Why is everybody so afraid of them???

I hear what you are saying but if no one complains then isn't it likely that the situation will get much worse. I assume many promoters would be slightly less diligent about B/S if they never heard about it.

 

Stephen,

I agree.  Especially if the promoter is really putting out the effort to keep it all handmade.  Sometimes it is hard to tell if a product is handmade.  I remember hearing about some who buy children's clothes ready made, cut out the label, and put their own label in.  This is deceitful.  It is also theft, because the person is saying someone else's creation is their own.

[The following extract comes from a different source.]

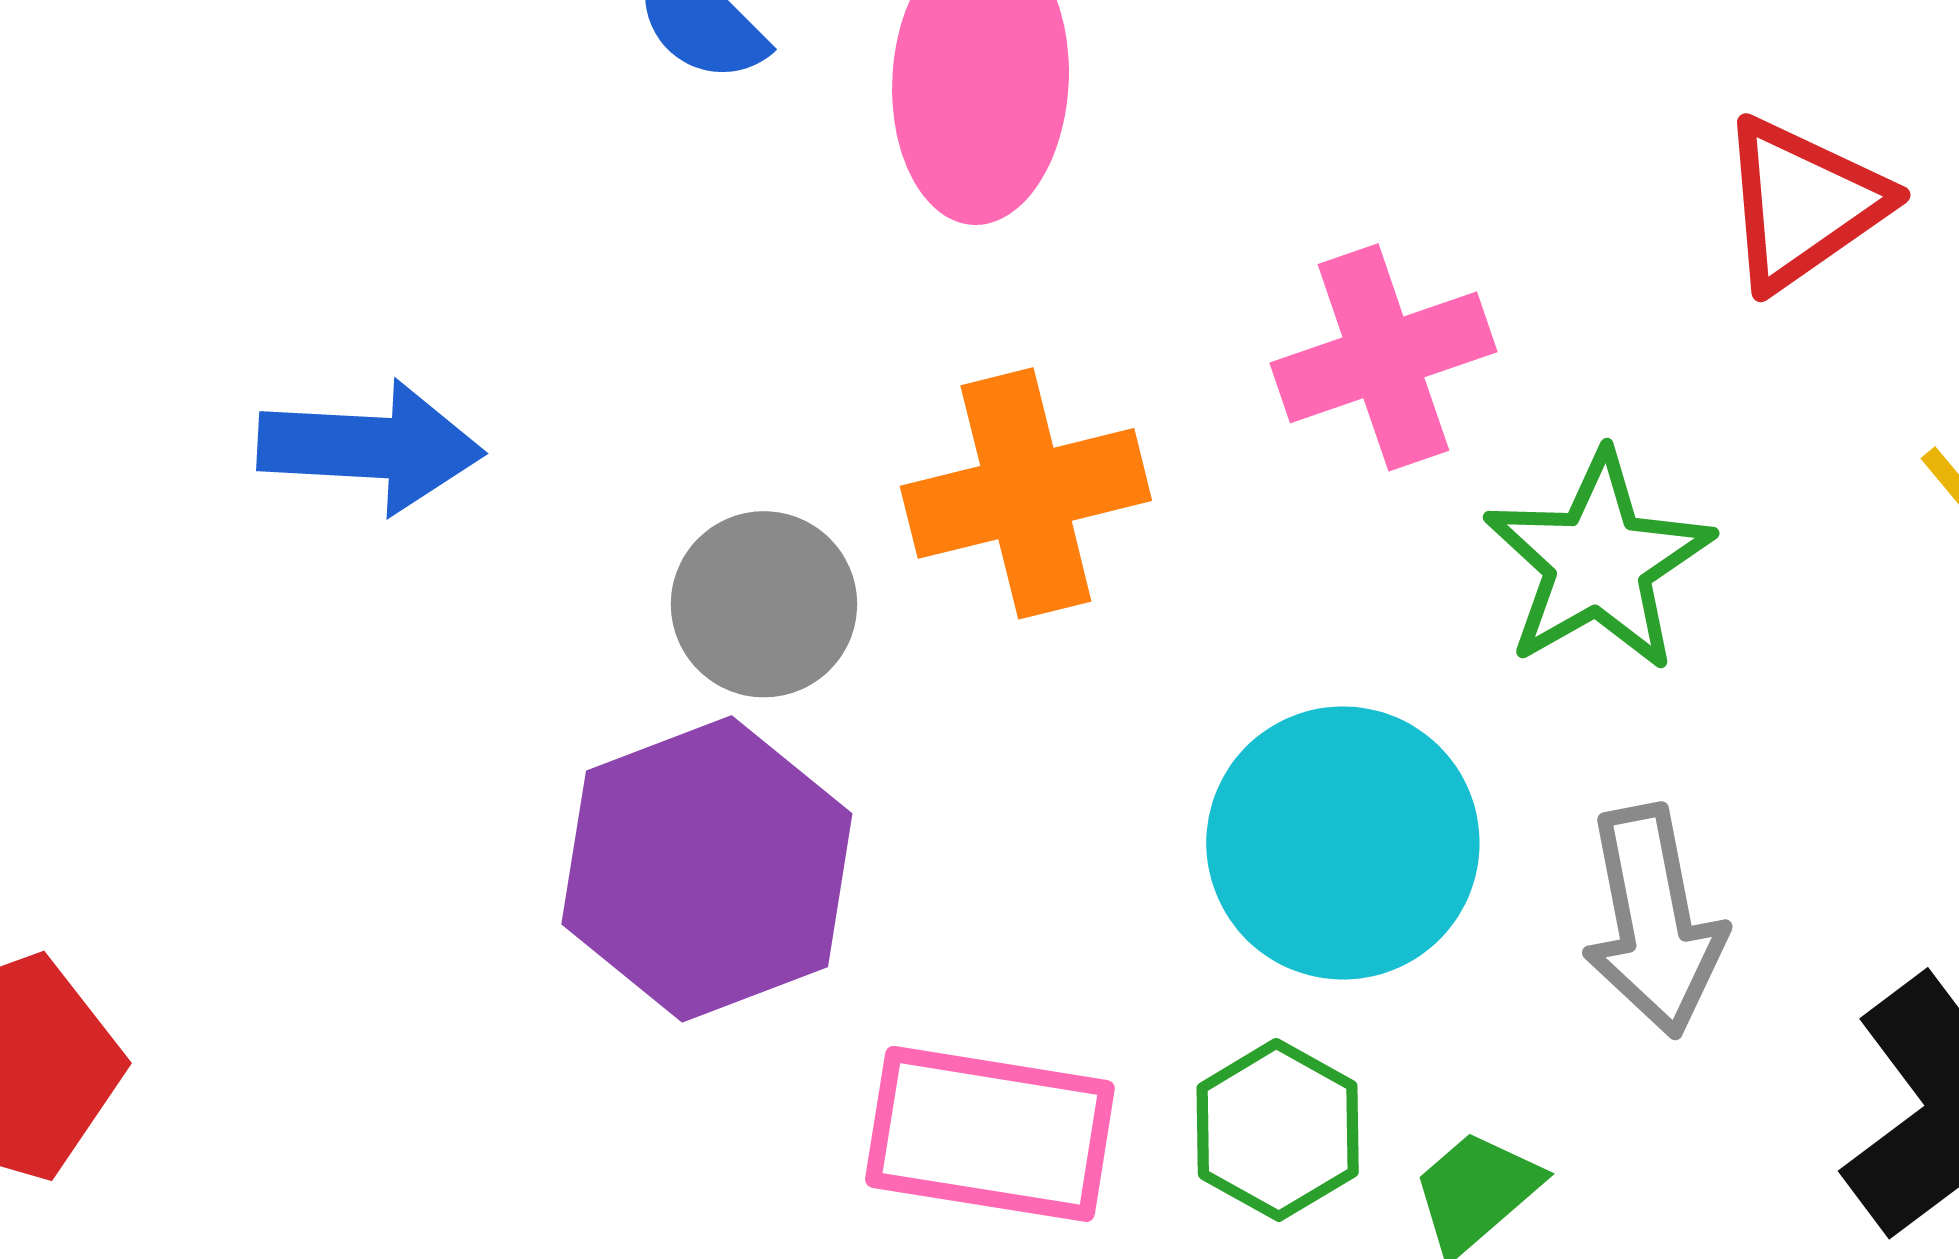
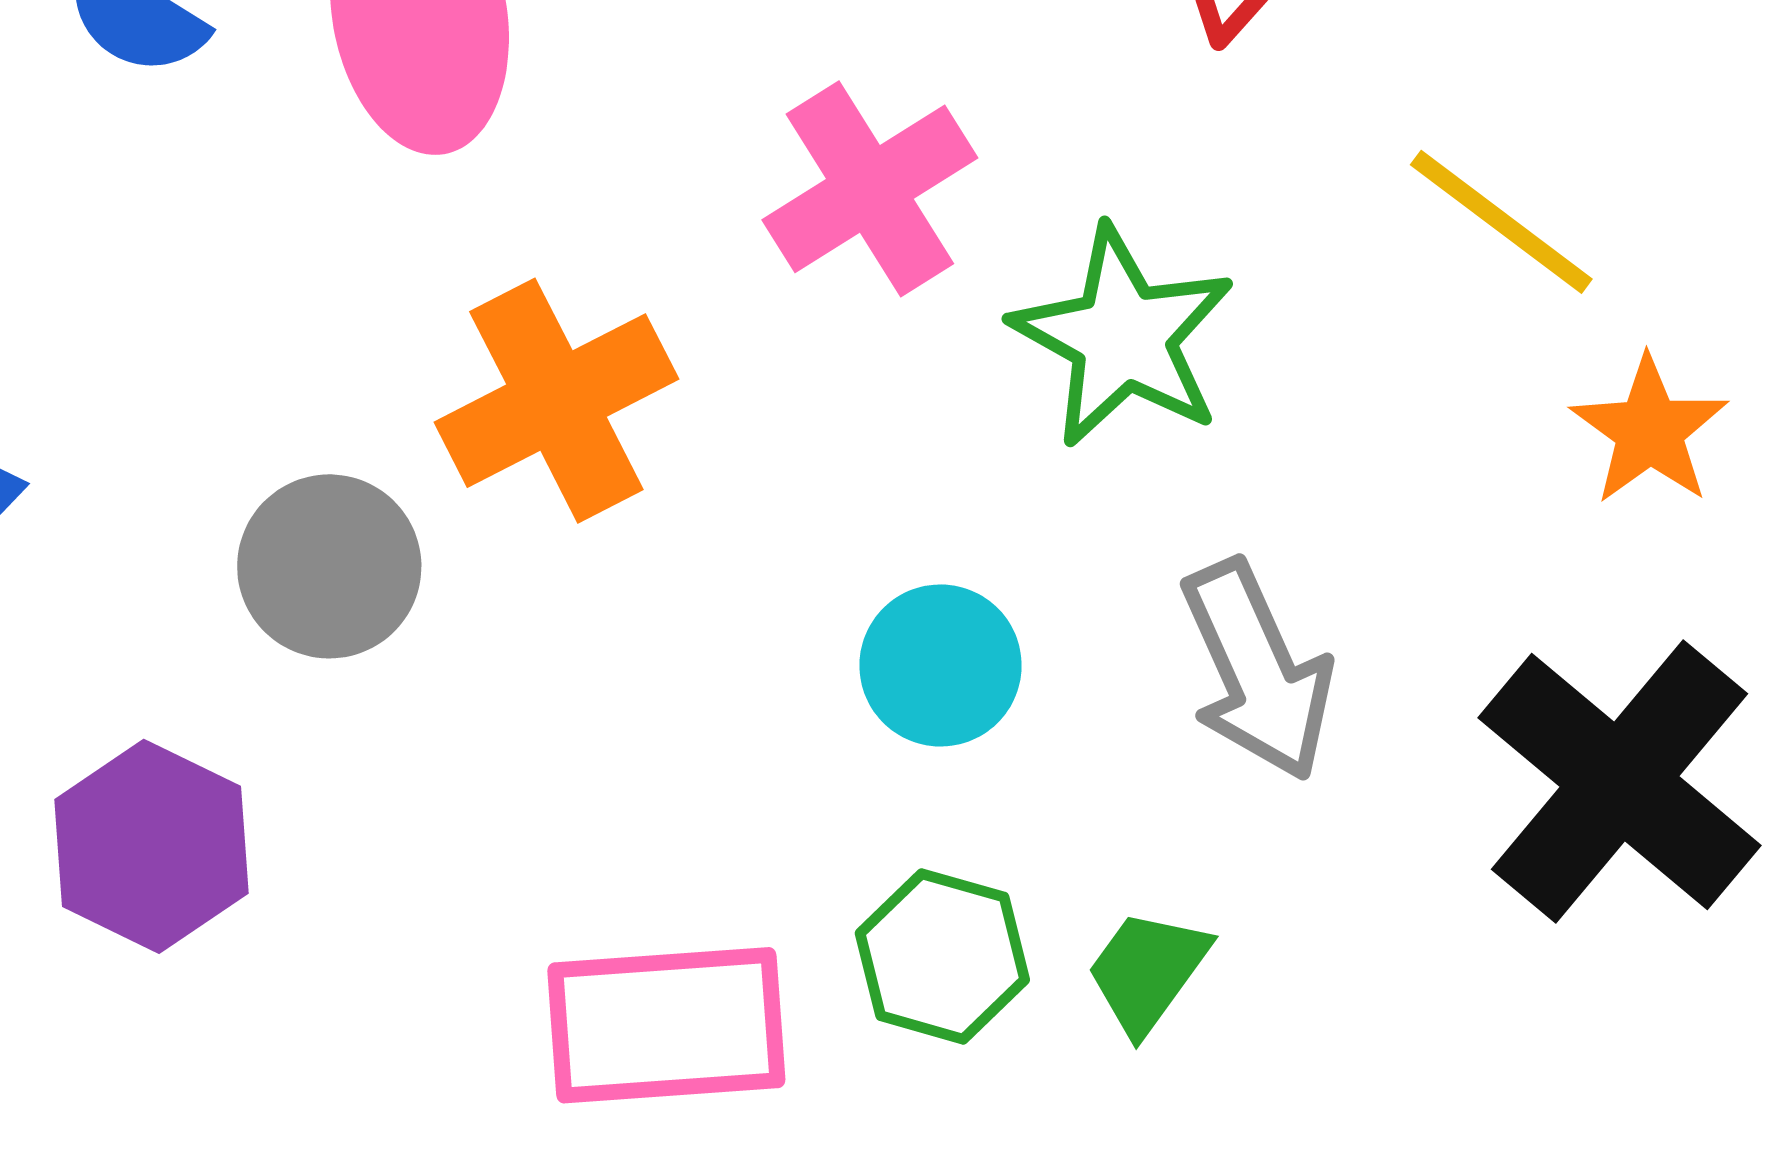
cyan circle: (1343, 843) -> (941, 665), size x0.6
purple hexagon: (707, 869) -> (151, 846), moved, size x0.7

The burden of proof in on you. if you accuse an exhibitor of B/S you had better have proof, not just that you say it is. What proof will you give the promoter when you make your accusation?

I have one question. When will exhibitors realize promoters are human? Nobody's perfect, not even promoters. They can and will make mistakes, but somehow that's not allowed. Why?

Then we have the definition of "handmade". Just what is the promoter's definition? That's the only one that counts. If an exhibitor purchases a tote and does something to it like paint it or embellish it, isn't that still "handmade"? Isn't painting a canvas tote the same as painting on a canvas?

What about the crafter who purchases 12 inch Christmas trees from CWI and decorates them? "Handmade"? Yes.

Lighten up people! Unless you see the offender actually opening previously sealed boxes from China and removing the "Made in China" stickers, s/he deserves the benefit of the doubt, just like my Tinker friend.

I spoke with one exhibitor at a show about her flags.  It is those little flags that are roughly about 18"x24".  They had 3 consecutive booths of them and went very verticle too ... going up about 18 feet.  I asked her if she sewed all those flags.  Her response was "oh no, not me".  She said they were bought.  That is what I dislike about b/s.  When it's flagrantly obvious because the person readily admits it.  I am no longer doing this show because of that and several others who I KNOW had b/s but it was overlooked and this was billed as handmade.

Of course that's the show you want to avoid. The promoter is "selling real estate". You don't make a scene, or tantrum, or anything like that. The promoter knew who they were letting in if they juried. You simply toss next year's app into the circular file and go on with your life.

The only thing that should matter to you is did you make money?

Chris.... This past weekend I had no less than 3 signs per wall in my booth and had to fend off photographers 1 per hour.  The public just doesn't understand it is all.  They don't realize it is stealing.

I don't think it is the directors JOB to do this, but I think that educating the public would HELP.

Chris.... I am glad to hear you are a recovering promoter, but I think you need some more recovery time.  :)

Photographers are just part of the game that we deal with. Your work could be photographed with a camera 30 feet away and you'll never know it. But are they stealing, or just taking photos of their day at the show? 90% of the photographers are the latter.

You will never stop them from photographing your work. It's a downside to exhibiting it.

I was a little ways away from my booth earlier this year and saw a guy with his kid at my flip bin. I thought he was going to compare a couple of pieces when he set one up at the top of the bin, but then he whipped out his cell phone and copied the damn thing. By the time I got to the booth he had already moved on. That was no record of the day, that was flat out stealing. I have signs up that say no photos but some folks still are jerks. I just made up my mind to be more vigilant and stopped four people trying to copy the work at the next show. If anyone thinks "it's just a cell phone", all I can say is that I have three large 20x30 photos in my booth that sell on a reasonably recurring basis that were taken with a cell phone.